Binary blunder

Something I was trying to figure out at work resulted in writing a make sure I understood how to write an array of numbers to a file. When I loaded the file for viewing it would (in places) be total garbage, and I couldn’t figure out why. I narrowed it down to what seemed to be specific ranges of numbers that were showing up as garbage, and write a new test program:

#include <stdio.h>
#include <stdlib.h>

int main()
  FILE *BINfile;
  char *binfilename = "binfile.bin";
  short int data[20];
  int n;

  BINfile = fopen(binfilename, "w+");

  for (n = 0;n < 20; n++)
    data[n] = n;

  fwrite(data, 2, 20, BINfile);


  return 0;

All I’m doing is writing an array containing the numbers 0 through 19 to a file. It still didn’t look right when viewing it (in a program that basically just plots these numbers as a line) so I decided to look at the data in a hex viewer.

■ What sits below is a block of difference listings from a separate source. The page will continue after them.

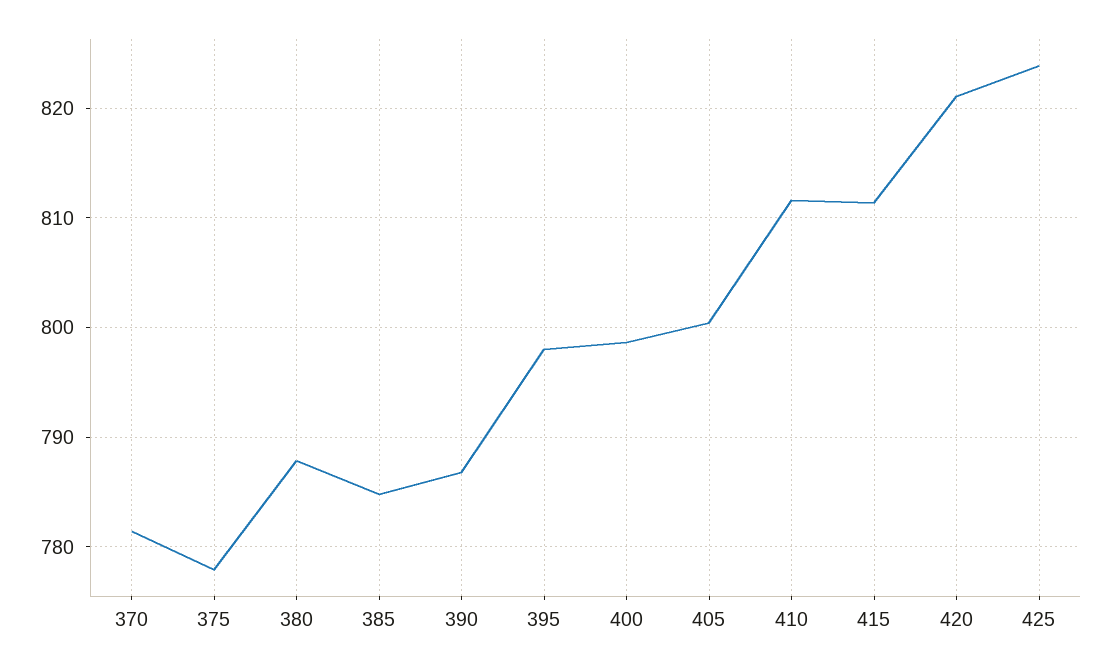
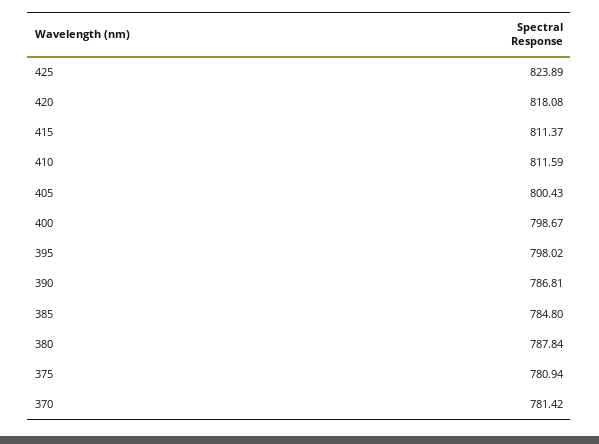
  {
    "370": 781.42,
-   "375": 778,
+   "375": 780.94,
    "380": 787.84,
    "385": 784.8,
    "390": 786.81,
    "395": 798.02,
    "400": 798.67,
    "405": 800.43,
    "410": 811.59,
    "415": 811.37,
-   "420": 821,
+   "420": 818.08,
    "425": 823.89
  }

hexdumpI’m on a machine that stores bytes as little-endian. To borrow Wikipedia’s example, if I have the decimal number 1000 and I write that to a file as binary data, it gets stored as E8 03. So, I’m expecting my sequence of numbers I’m storing (0 through 19) to be 00 00, 01 00, 02 00, 03 00, and so on up to 19 which is 13 00. I can see 00 00 at the start of my hex dump and 13 00 at the end, but something looks funky in the middle.

Here’s 1 through 9…

hexdump1-9But where I thought 0A 00 would be is this…

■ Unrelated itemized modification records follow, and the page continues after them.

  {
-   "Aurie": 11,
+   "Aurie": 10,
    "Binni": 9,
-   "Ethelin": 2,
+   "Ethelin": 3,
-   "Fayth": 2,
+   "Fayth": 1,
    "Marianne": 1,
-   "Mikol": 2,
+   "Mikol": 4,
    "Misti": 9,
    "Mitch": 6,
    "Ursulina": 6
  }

hexdump-0d0aWhat’s 0D 0A doing there? And why are the next several numbers wrong?

After much puzzling and Googling I found a StackOverflow post that made me realize that when opening the file for writing I had not specified that it should be written to as a binary file, so it defaulted to a text file. ASCII 10 is a line feed character, which appears to translate to 0D 0A when written to a file.

All I had to do is change this line:

BINfile = fopen(binfilename, “w+”);


BINfile = fopen(binfilename, “w+b”);

Just one little “b” and everything is better.